Dr. Dimitra Fimi (born 2 June 1978) is an academic and writer and since 2018 the Lecturer in Fantasy and Children's Literature at the University of Glasgow.[1][2] She is an authority on the writings of J. R. R. Tolkien and children's fantasy literature.[3]

From Salamis Island in the Attica Region of Greece, the daughter of teachers Pavlos Fimis and Theodora Papaliveriou-Fimi, she attended the 1st General Lyceum of Salamis from where she graduated in 1996. Fimi gained her BA degree at the University of Athens in 2000 before completing her MA in Early Celtic Studies (2002) and PhD in English Literature (2005) at Cardiff University.[4] From 2009 to 2018 she was among the staff of Cardiff Metropolitan University as a lecturer in English after having previously lectured for Cardiff University and the Open University.[1][5] Since September 2018 she has been the Lecturer in Fantasy and Children's Literature at the University of Glasgow, the first time the term “fantasy” has ever been used in an academic post title in the UK.[2]

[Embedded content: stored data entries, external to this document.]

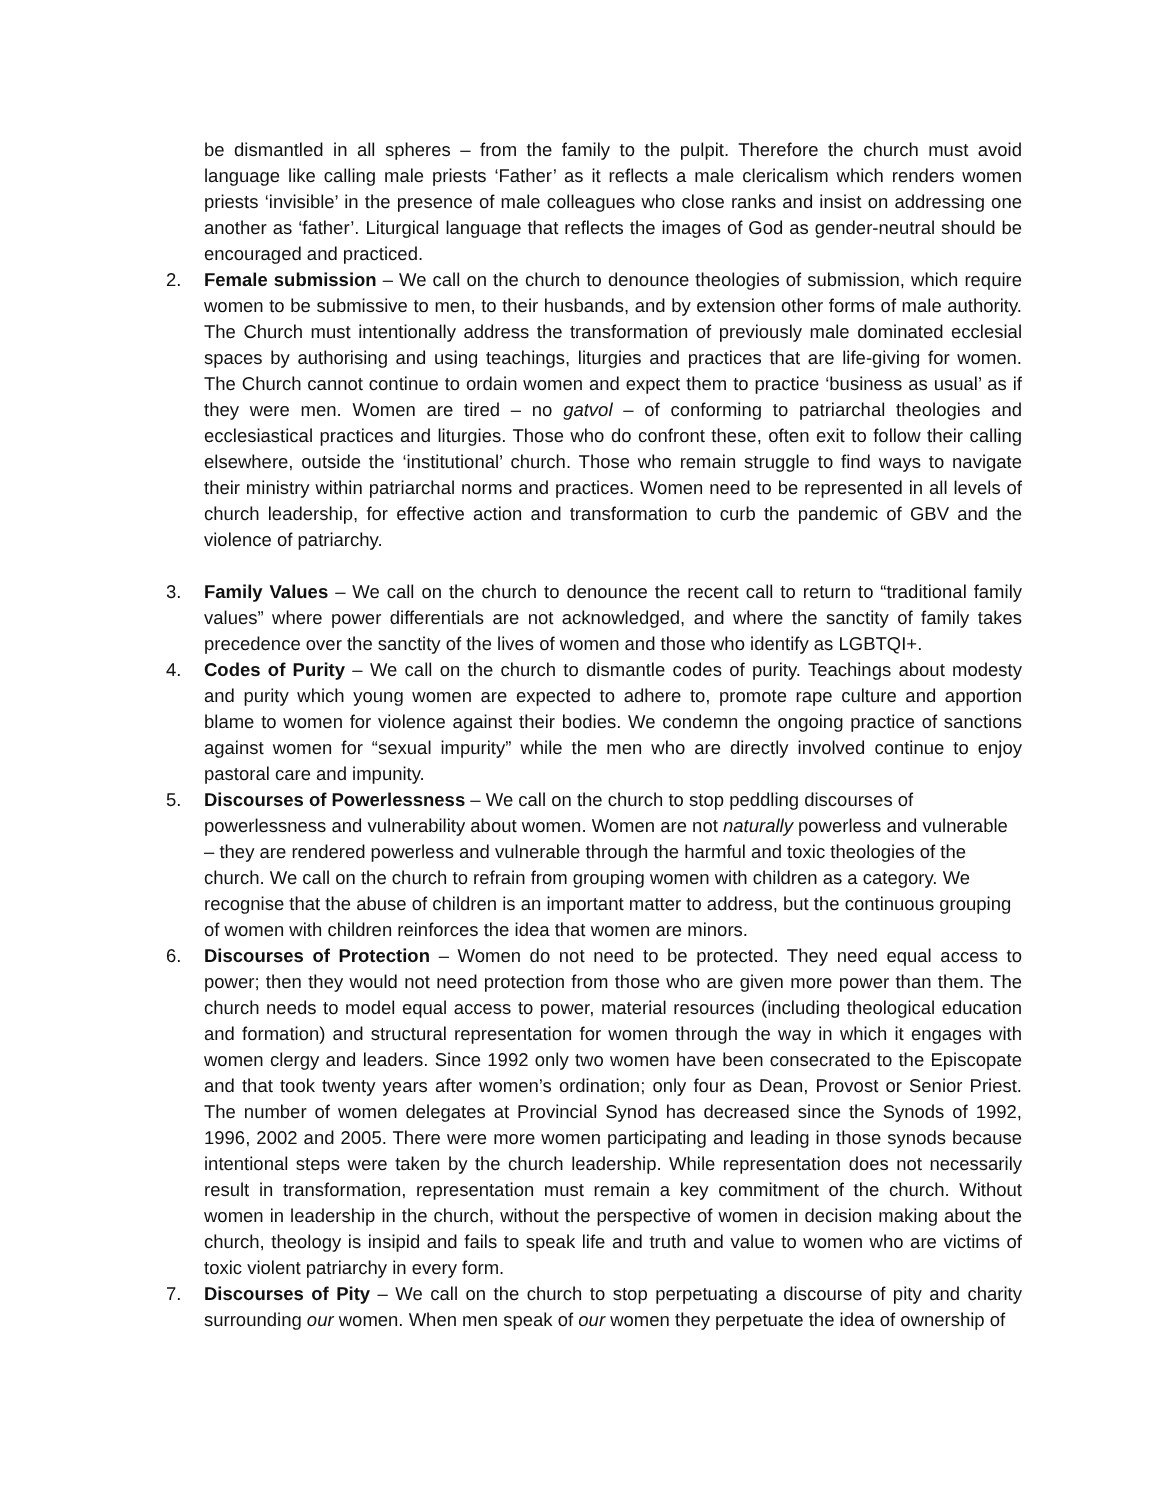be dismantled in all spheres – from the family to the pulpit. Therefore the church must avoid language like calling male priests ‘Father’ as it reflects a male clericalism which renders women priests ‘invisible’ in the presence of male colleagues who close ranks and insist on addressing one another as ‘father’. Liturgical language that reflects the images of God as gender-neutral should be encouraged and practiced.
2. Female submission – We call on the church to denounce theologies of submission, which require women to be submissive to men, to their husbands, and by extension other forms of male authority. The Church must intentionally address the transformation of previously male dominated ecclesial spaces by authorising and using teachings, liturgies and practices that are life-giving for women. The Church cannot continue to ordain women and expect them to practice ‘business as usual’ as if they were men. Women are tired – no gatvol – of conforming to patriarchal theologies and ecclesiastical practices and liturgies. Those who do confront these, often exit to follow their calling elsewhere, outside the ‘institutional’ church. Those who remain struggle to find ways to navigate their ministry within patriarchal norms and practices. Women need to be represented in all levels of church leadership, for effective action and transformation to curb the pandemic of GBV and the violence of patriarchy.
3. Family Values – We call on the church to denounce the recent call to return to “traditional family values” where power differentials are not acknowledged, and where the sanctity of family takes precedence over the sanctity of the lives of women and those who identify as LGBTQI+.
4. Codes of Purity – We call on the church to dismantle codes of purity. Teachings about modesty and purity which young women are expected to adhere to, promote rape culture and apportion blame to women for violence against their bodies. We condemn the ongoing practice of sanctions against women for “sexual impurity” while the men who are directly involved continue to enjoy pastoral care and impunity.
5. Discourses of Powerlessness – We call on the church to stop peddling discourses of powerlessness and vulnerability about women. Women are not naturally powerless and vulnerable – they are rendered powerless and vulnerable through the harmful and toxic theologies of the church. We call on the church to refrain from grouping women with children as a category. We recognise that the abuse of children is an important matter to address, but the continuous grouping of women with children reinforces the idea that women are minors.
6. Discourses of Protection – Women do not need to be protected. They need equal access to power; then they would not need protection from those who are given more power than them. The church needs to model equal access to power, material resources (including theological education and formation) and structural representation for women through the way in which it engages with women clergy and leaders. Since 1992 only two women have been consecrated to the Episcopate and that took twenty years after women’s ordination; only four as Dean, Provost or Senior Priest. The number of women delegates at Provincial Synod has decreased since the Synods of 1992, 1996, 2002 and 2005. There were more women participating and leading in those synods because intentional steps were taken by the church leadership. While representation does not necessarily result in transformation, representation must remain a key commitment of the church. Without women in leadership in the church, without the perspective of women in decision making about the church, theology is insipid and fails to speak life and truth and value to women who are victims of toxic violent patriarchy in every form.
7. Discourses of Pity – We call on the church to stop perpetuating a discourse of pity and charity surrounding our women. When men speak of our women they perpetuate the idea of ownership of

Her doctoral thesis was published as the monograph Tolkien, Race and Cultural History (Palgrave Macmillan, 2008) and won the Mythopoeic Scholarship Award for Inklings Studies in 2010 in addition to being shortlisted for the Katharine Briggs Folklore Award. With Andrew Higgins she is co-editor of A Secret Vice: Tolkien on Invented Languages (HarperCollins, 2016) which won the Tolkien Society Award for Best Book in 2017. Her other works include Celtic Myth in Contemporary Children’s Fantasy (Palgrave Macmillan, 2017) which was the runner-up for Katharine Briggs Folklore Award.[6] Fimi lectures on fantasy, children's literature, and medievalism.[3] She was one of the judges of the Wales Book of the Year Award 2017 and was also selected for the Welsh Crucible in 2017.[4] Fimi is a Visiting Lecturer in English Literature at Signum University, an online learning facility.[5]

Fimi's other recent work includes chapters in A Companion to J.R.R. Tolkien (Blackwell, 2014), and Revisiting Imaginary Worlds: A Subcreation Studies Anthology (Routledge, 2016). She has contributed articles for the Times Literary Supplement (TLS) and The Conversation among many others and appears regularly on BBC Radio Wales.[7]